10
Пока во дворце шел пир, Шелли сочинил оду. Все ее 50 строк клеймили принца-регента. Тут же, отпечатав несколько десятков экземпляров своей оды, Шелли с отчаянной отвагой идущего в атаку солдата, швырял листы с крамольным текстом в окна карет, развозивших гостей.
После отчета о торжествах, появившегося в официальном «Морнинг гарольд», он послал бурлескное письмо Грэхэму. Шелли с негодованием утверждал, что прошедшие торжества стоили 120 000 фунтов, и это не последняя трата, которая ляжет на плечи всей нации. Заканчивалось письмо сочиненным Шелли вариантом Марсельезы.
К середине апреля Хогг устроился в Йорке, где он должен был получить юридическое образование. В его отсутствие Шелли чувствовал себя одиноким. Со времени исключения из университета не прекращались денежные затруднения. Шелли надеялся добиться от отца 200 фунтов ежегодно при условии отказа от притязаний на землю и имение и согласия на то, что вся собственность будет разделена между сестрами и младшим братом. Но по закону сын вступает в право на собственность, только достигнув 21 года, и такое несвоевременное напоминание о неизбежности раздела имущества привело Тимоти Шелли в ярость. Ни о какой денежной помощи он не хотел и слышать. «Будущее, настоящее, прошедшее – всё в тумане», – писал Перси Хоггу.

### Данные
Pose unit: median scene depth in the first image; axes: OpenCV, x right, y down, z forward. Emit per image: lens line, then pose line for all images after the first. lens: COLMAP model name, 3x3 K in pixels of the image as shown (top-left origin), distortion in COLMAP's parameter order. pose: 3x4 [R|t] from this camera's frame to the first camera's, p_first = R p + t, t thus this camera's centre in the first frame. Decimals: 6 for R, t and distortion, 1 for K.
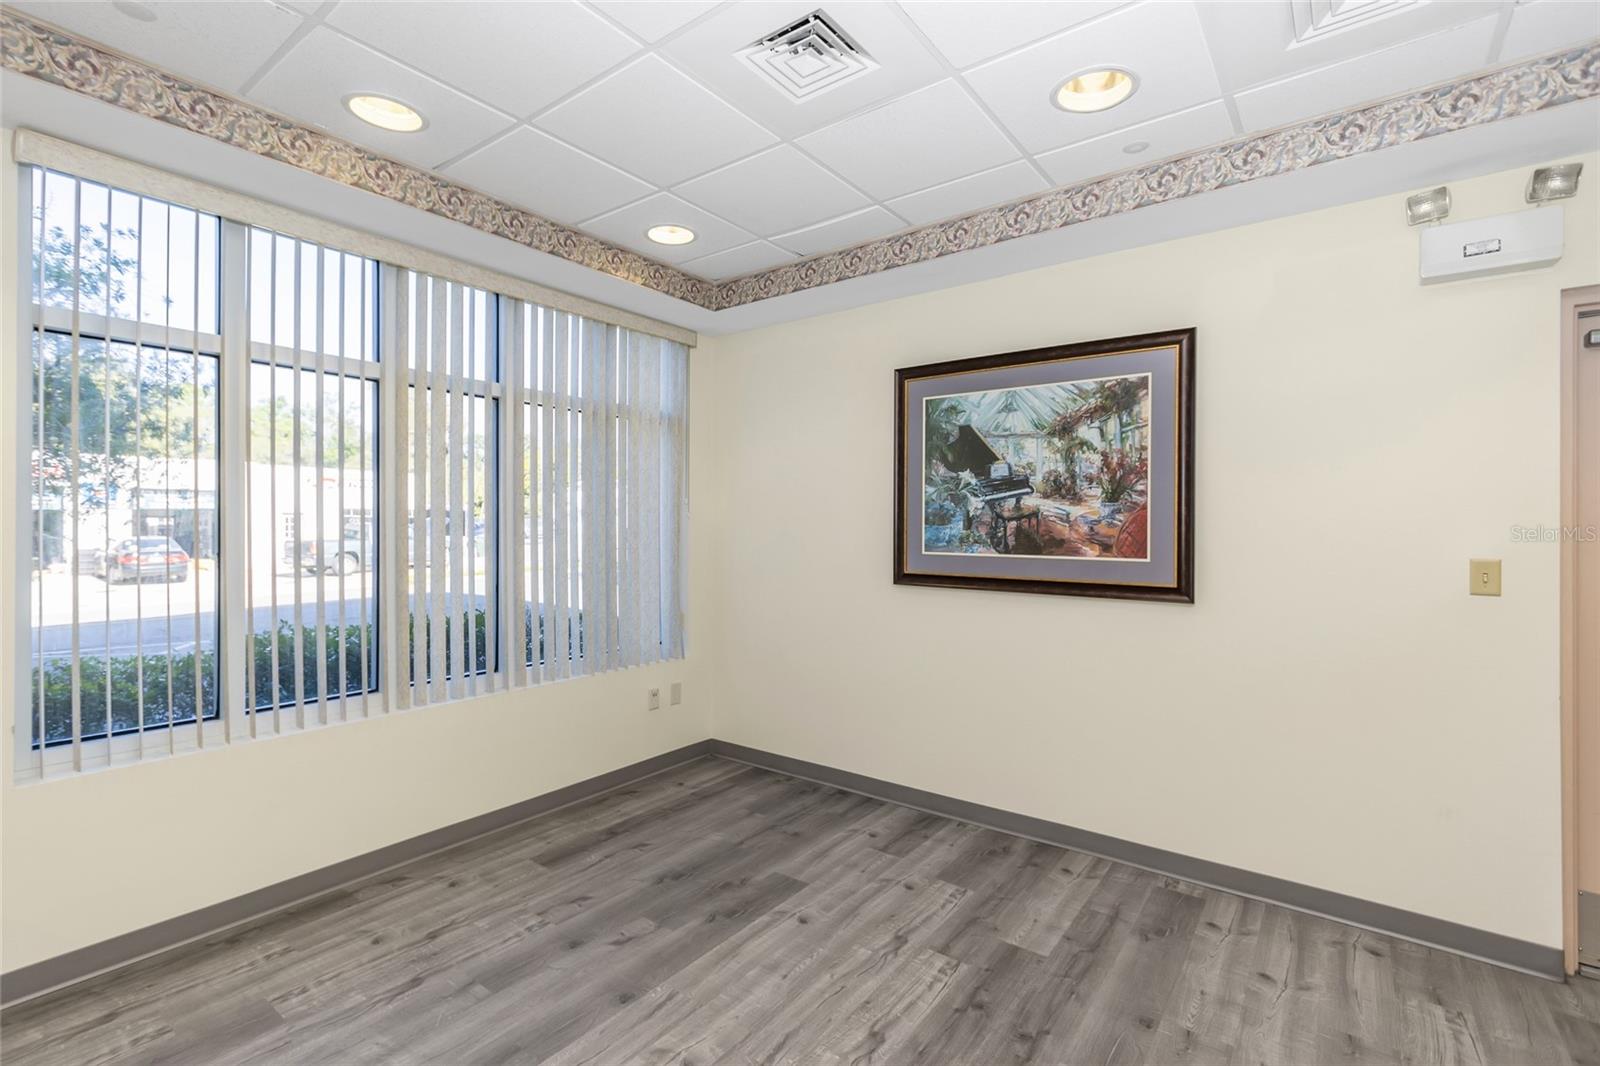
lens RADIAL K [[728.5, 0, 794.4], [0, 728.5, 529.9], [0, 0, 1]] dist [0.007648, -0.003224]
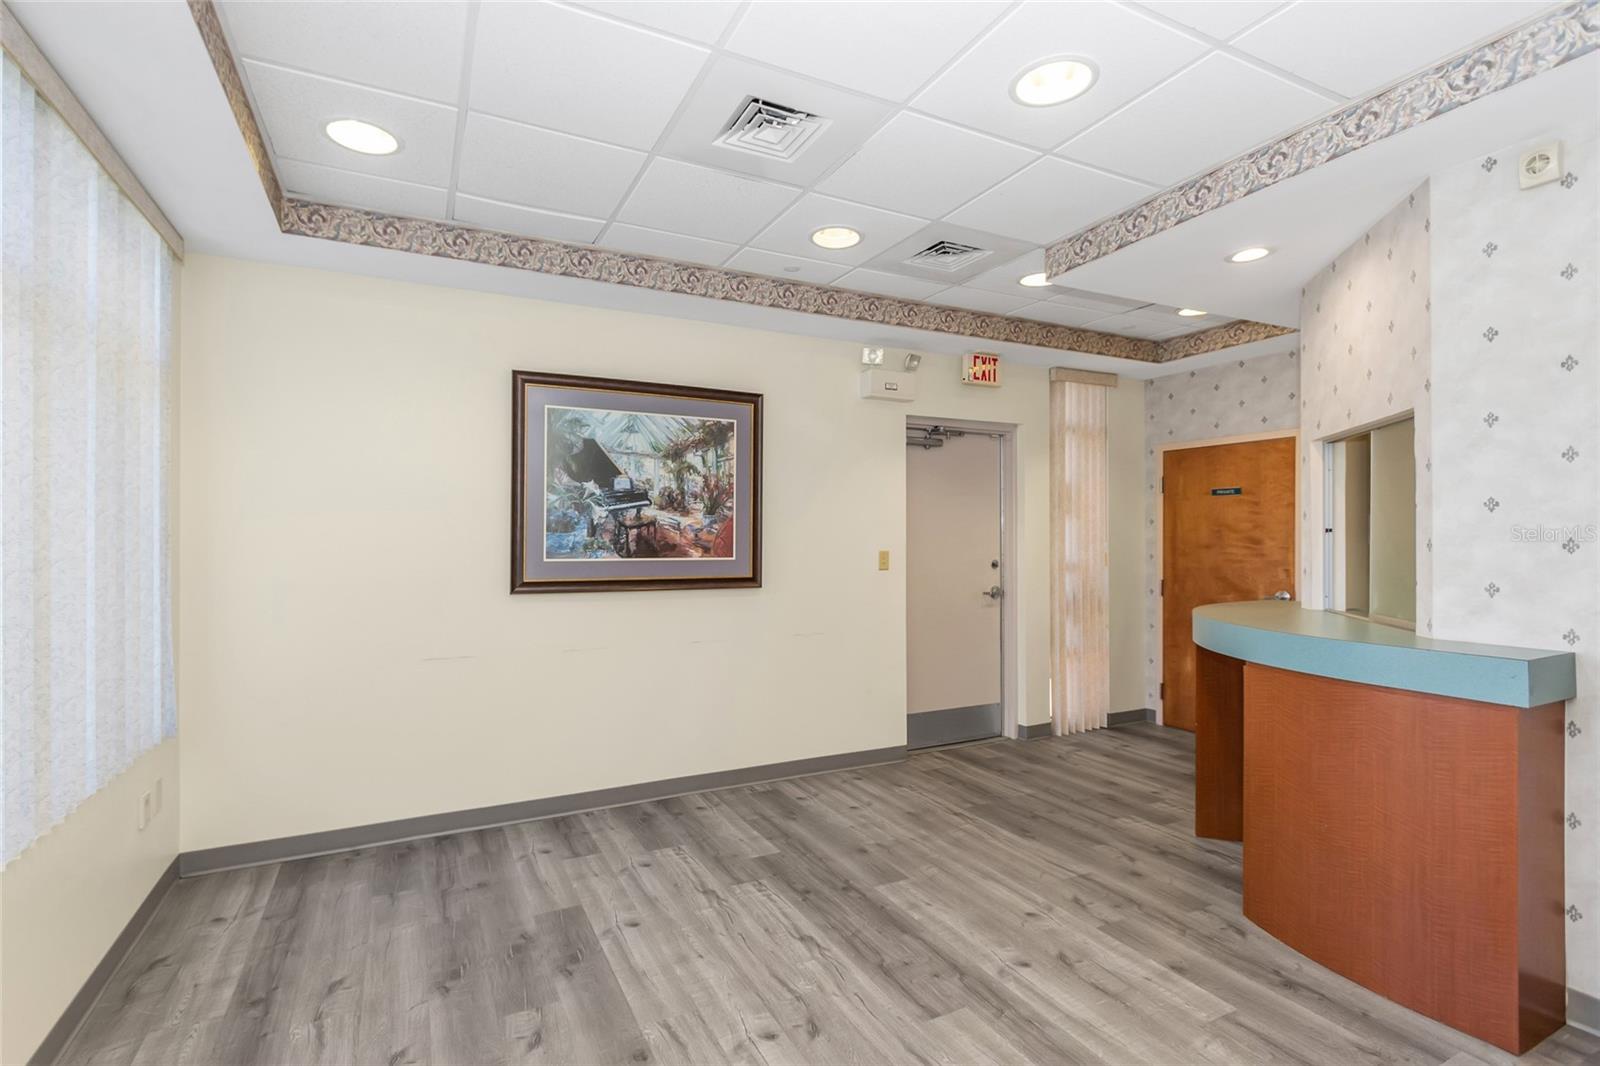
lens RADIAL K [[728.5, 0, 777.7], [0, 728.5, 538.3], [0, 0, 1]] dist [0.007648, -0.003224]
pose [[0.454304, -0.006092, 0.890826, -0.662318], [0.007683, 0.999966, 0.002920, 0.001065], [-0.890813, 0.005517, 0.454336, 0.303437]]
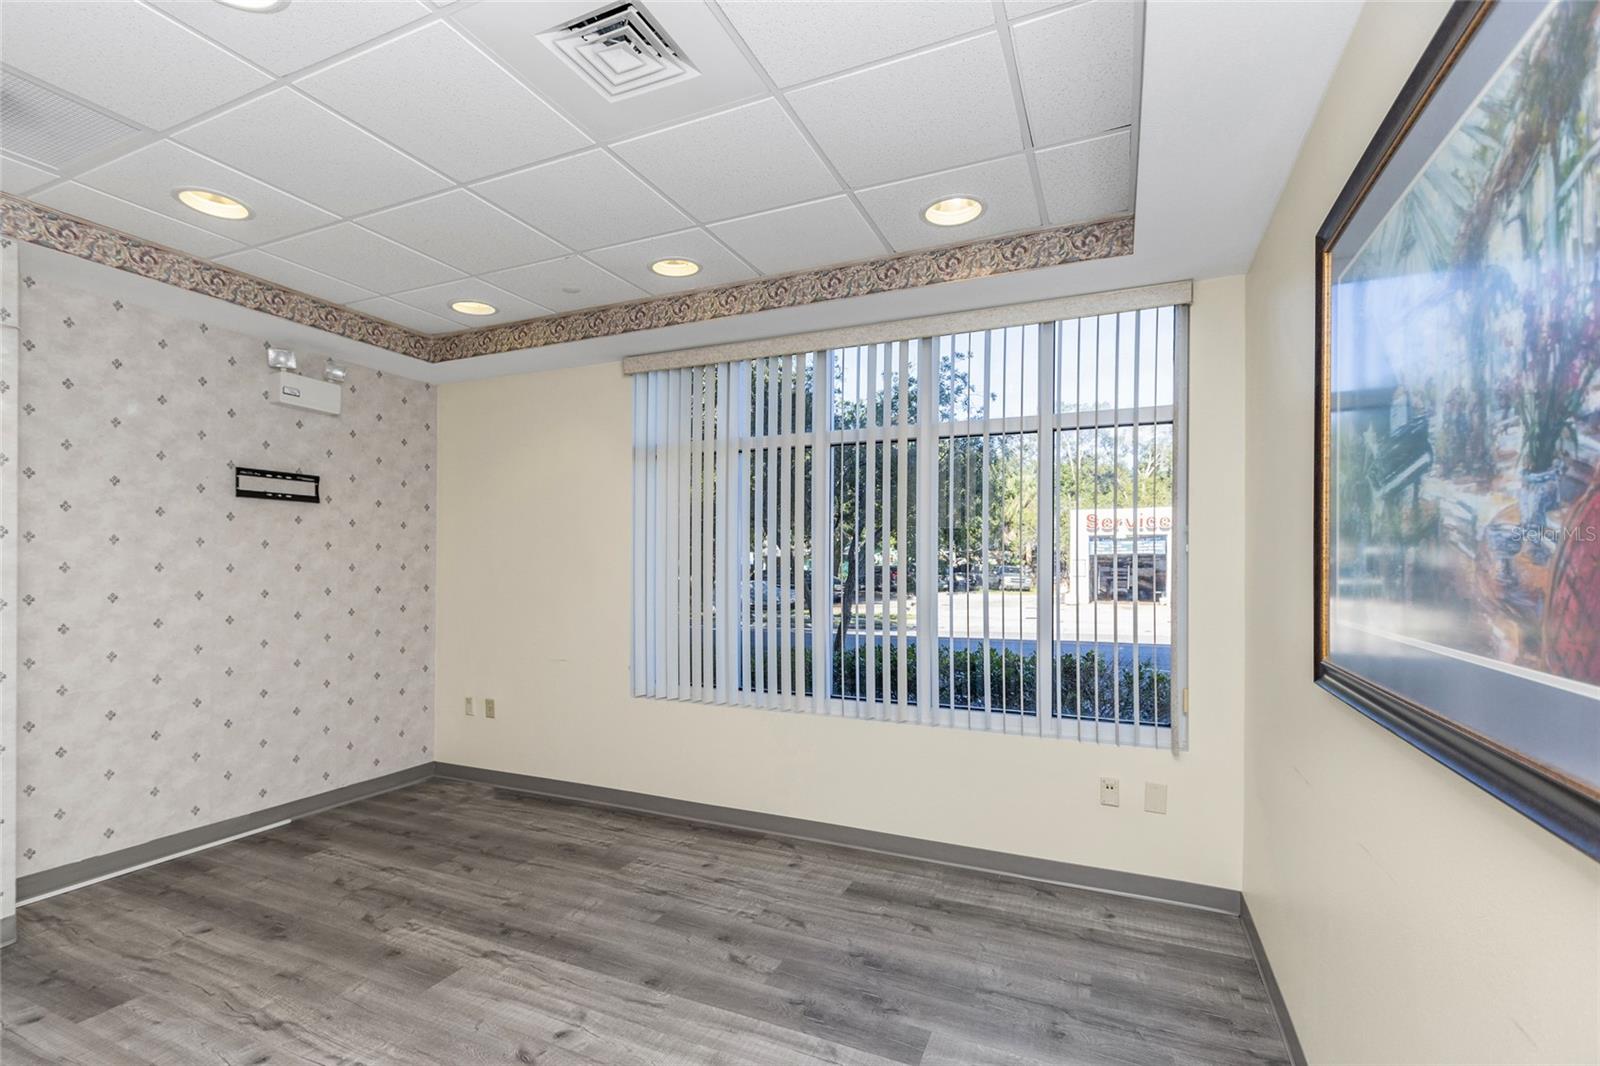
lens RADIAL K [[728.5, 0, 789.2], [0, 728.5, 556.1], [0, 0, 1]] dist [0.007648, -0.003224]
pose [[0.214673, -0.020658, -0.976468, 0.646805], [-0.008298, 0.999702, -0.022974, 0.004490], [0.976651, 0.013034, 0.214437, 0.664485]]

### Опираясь на текст
[1] Определите, соответствуют ли отрывку о Шелли следующие утверждения. Ответьте «да» или «нет» и приведите точную цитату, на которой основан ответ.
(а) Ода, сочиненная Шелли, состояла из 50 строк.
(б) Хогг устроился в Йорке к середине марта.
(в) Тимоти Шелли согласился помогать сыну деньгами.
[2] Выпишите из отрывка о Шелли фрагмент, в начале которого стоят слова «К середине апреля», а в конце — слова «писал Перси Хоггу.».
Материал в этой работе не используется.

### Ответы к заданиям
[1]
(а) Да: «Все ее 50 строк клеймили принца-регента».
(б) Нет: «К середине апреля Хогг устроился в Йорке».
(в) Нет: «Ни о какой денежной помощи он не хотел и слышать».

[2]
К середине апреля Хогг устроился в Йорке, где он должен был получить юридическое образование. В его отсутствие Шелли чувствовал себя одиноким. Со времени исключения из университета не прекращались денежные затруднения. Шелли надеялся добиться от отца 200 фунтов ежегодно при условии отказа от притязаний на землю и имение и согласия на то, что вся собственность будет разделена между сестрами и младшим братом. Но по закону сын вступает в право на собственность, только достигнув 21 года, и такое несвоевременное напоминание о неизбежности раздела имущества привело Тимоти Шелли в ярость. Ни о какой денежной помощи он не хотел и слышать. «Будущее, настоящее, прошедшее – всё в тумане», – писал Перси Хоггу.